-------- RECORD SET --------
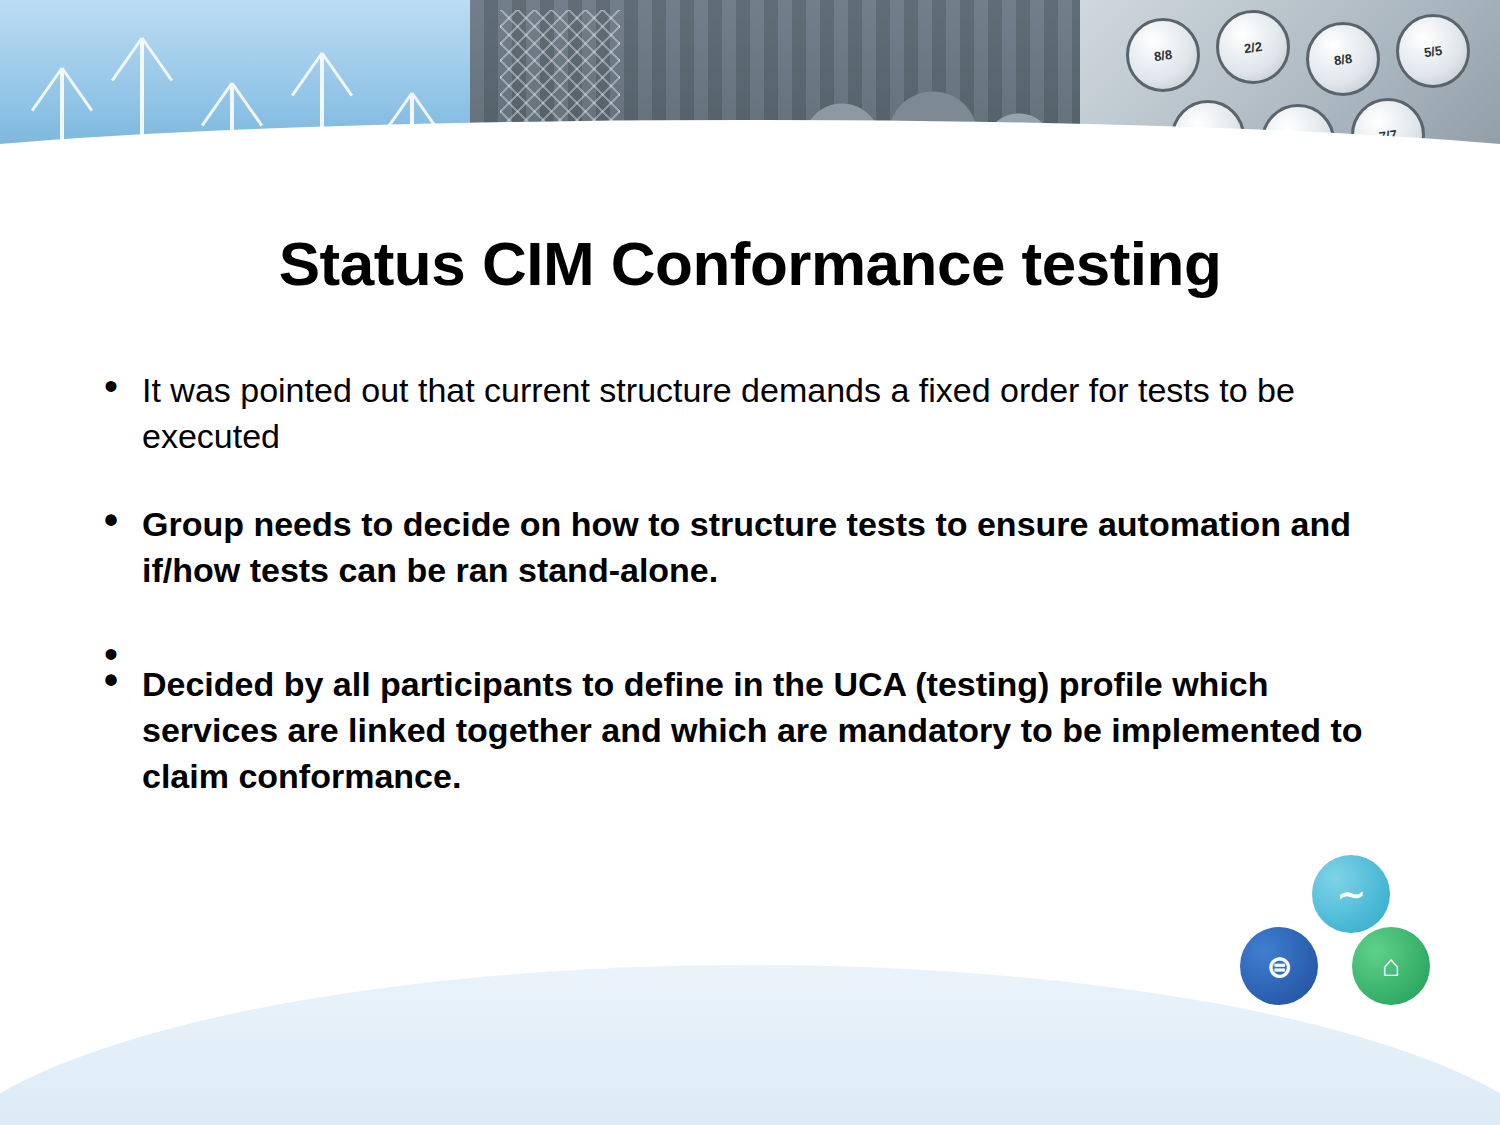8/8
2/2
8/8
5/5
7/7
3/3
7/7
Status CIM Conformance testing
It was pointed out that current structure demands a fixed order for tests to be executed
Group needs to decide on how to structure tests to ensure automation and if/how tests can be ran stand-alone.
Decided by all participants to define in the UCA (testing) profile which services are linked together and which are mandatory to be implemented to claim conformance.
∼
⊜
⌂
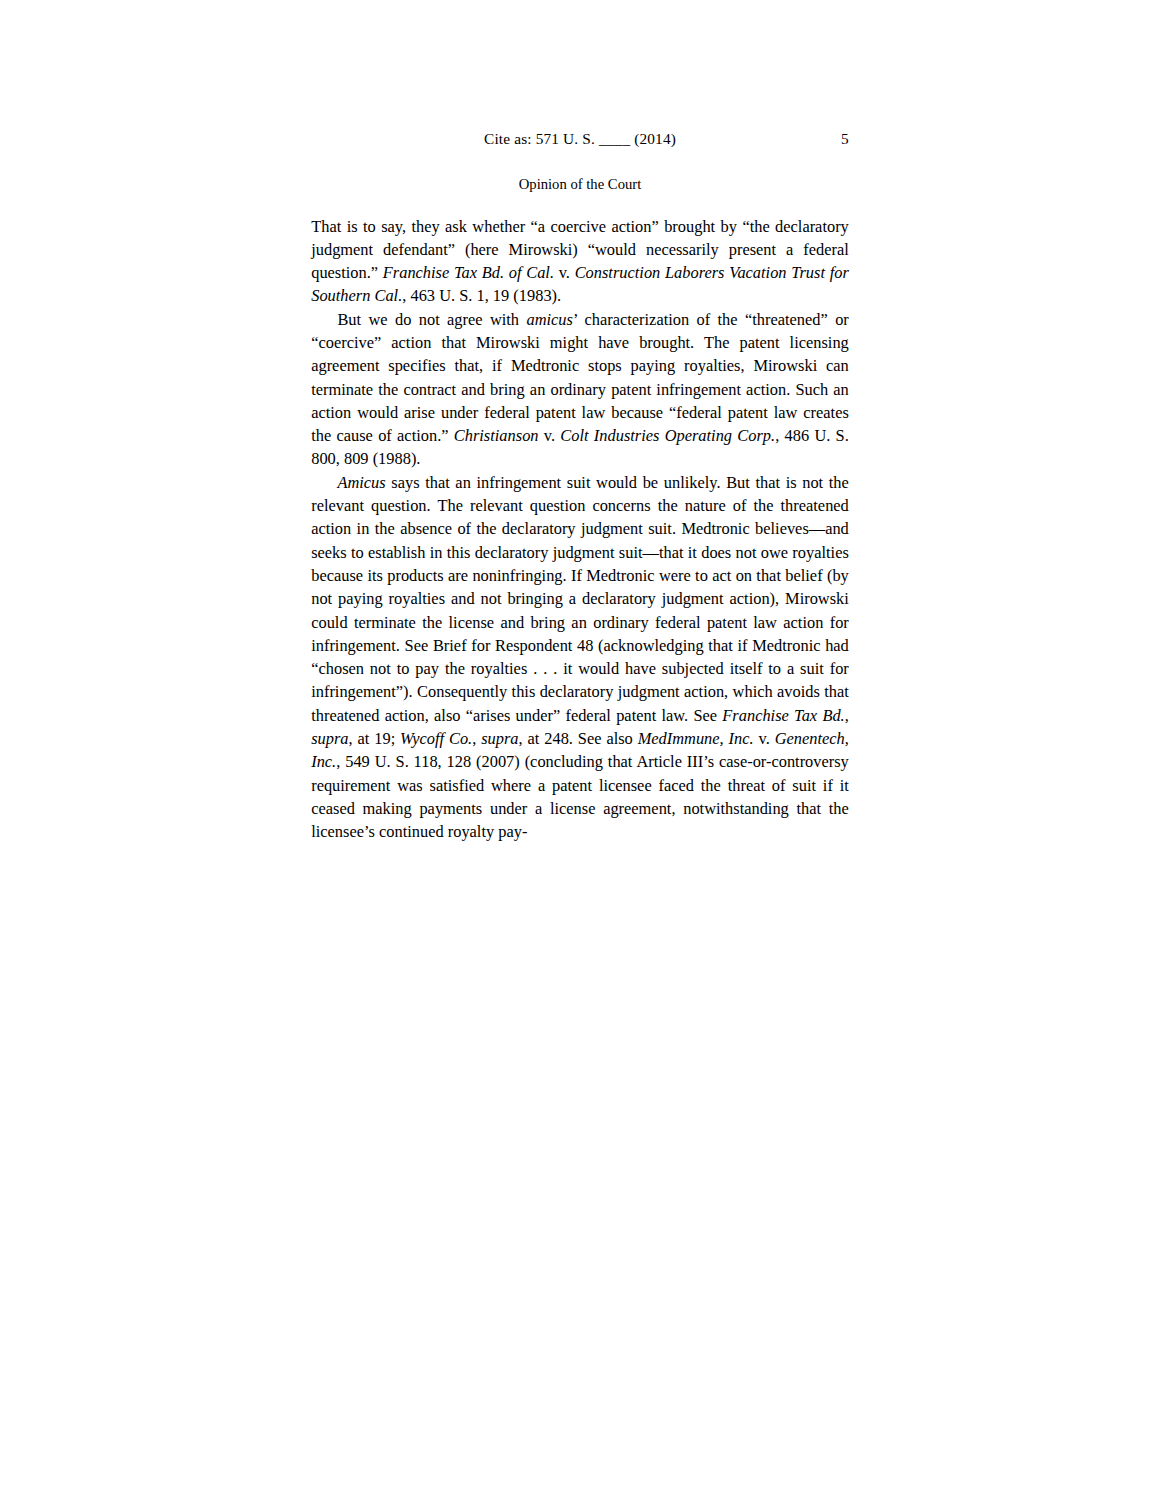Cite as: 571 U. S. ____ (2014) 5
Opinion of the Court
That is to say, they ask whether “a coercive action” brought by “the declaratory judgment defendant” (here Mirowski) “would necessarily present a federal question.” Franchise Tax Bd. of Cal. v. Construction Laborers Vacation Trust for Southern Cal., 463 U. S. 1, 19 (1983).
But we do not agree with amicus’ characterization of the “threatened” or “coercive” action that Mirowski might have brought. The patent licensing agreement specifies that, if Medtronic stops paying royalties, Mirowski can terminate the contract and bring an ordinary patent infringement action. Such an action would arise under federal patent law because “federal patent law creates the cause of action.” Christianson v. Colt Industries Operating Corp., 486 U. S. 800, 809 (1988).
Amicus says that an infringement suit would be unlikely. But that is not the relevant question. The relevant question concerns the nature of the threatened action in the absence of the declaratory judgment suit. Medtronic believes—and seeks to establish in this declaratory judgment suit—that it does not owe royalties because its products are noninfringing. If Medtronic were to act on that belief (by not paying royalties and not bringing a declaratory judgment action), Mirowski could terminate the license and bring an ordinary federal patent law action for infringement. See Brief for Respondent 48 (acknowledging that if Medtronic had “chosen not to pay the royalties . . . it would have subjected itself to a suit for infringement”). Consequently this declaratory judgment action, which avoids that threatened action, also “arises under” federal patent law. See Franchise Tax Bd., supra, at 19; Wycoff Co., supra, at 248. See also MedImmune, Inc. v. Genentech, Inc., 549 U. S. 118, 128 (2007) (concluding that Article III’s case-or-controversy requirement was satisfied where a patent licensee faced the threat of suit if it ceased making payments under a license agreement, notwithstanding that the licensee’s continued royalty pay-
--------
-------- RECORD SET --------
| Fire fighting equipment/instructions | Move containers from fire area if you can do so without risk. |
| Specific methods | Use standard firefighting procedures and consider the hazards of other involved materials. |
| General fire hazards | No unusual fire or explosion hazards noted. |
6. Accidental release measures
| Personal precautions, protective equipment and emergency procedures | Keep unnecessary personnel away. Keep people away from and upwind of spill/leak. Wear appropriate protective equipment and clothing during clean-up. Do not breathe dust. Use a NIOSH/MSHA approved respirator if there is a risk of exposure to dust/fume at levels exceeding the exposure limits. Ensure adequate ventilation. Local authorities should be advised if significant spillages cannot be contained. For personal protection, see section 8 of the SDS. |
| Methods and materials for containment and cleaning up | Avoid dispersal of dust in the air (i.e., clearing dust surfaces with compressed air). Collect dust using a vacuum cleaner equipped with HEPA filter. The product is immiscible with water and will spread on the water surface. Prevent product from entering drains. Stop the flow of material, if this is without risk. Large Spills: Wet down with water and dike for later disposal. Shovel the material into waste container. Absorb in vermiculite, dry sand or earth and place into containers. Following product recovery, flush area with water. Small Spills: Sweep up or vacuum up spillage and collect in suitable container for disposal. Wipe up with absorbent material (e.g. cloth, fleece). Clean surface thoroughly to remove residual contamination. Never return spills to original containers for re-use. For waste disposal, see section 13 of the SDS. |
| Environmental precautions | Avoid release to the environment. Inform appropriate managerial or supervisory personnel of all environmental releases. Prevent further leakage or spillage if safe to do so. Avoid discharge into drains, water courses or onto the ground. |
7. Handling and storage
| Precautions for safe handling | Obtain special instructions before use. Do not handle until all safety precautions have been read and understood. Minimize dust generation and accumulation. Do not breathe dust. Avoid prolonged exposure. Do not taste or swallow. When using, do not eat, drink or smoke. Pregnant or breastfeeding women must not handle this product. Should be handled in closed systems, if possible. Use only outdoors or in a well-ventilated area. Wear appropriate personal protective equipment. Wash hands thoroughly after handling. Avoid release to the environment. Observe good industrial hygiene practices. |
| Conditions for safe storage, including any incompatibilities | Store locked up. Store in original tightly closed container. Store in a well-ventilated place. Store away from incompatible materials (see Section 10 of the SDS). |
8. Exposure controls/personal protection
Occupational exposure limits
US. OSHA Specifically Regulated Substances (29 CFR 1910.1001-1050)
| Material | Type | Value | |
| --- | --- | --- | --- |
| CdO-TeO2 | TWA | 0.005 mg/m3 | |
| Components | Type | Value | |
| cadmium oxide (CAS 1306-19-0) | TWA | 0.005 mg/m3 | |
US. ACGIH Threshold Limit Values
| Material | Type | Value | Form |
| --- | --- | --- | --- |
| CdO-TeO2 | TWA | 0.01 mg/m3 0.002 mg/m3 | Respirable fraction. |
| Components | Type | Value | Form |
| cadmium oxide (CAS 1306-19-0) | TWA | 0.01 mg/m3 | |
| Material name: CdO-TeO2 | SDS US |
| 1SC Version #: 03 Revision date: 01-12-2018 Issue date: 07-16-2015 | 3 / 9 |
--------
Taking the material above, extract exactly and only the lines from the line with "the SDS). |" to the line with "US. OSHA Specifically", inclusive of both.

ANSWER SECTION ->
| Conditions for safe storage, including any incompatibilities | Store locked up. Store in original tightly closed container. Store in a well-ventilated place. Store away from incompatible materials (see Section 10 of the SDS). |
8. Exposure controls/personal protection
Occupational exposure limits
US. OSHA Specifically Regulated Substances (29 CFR 1910.1001-1050)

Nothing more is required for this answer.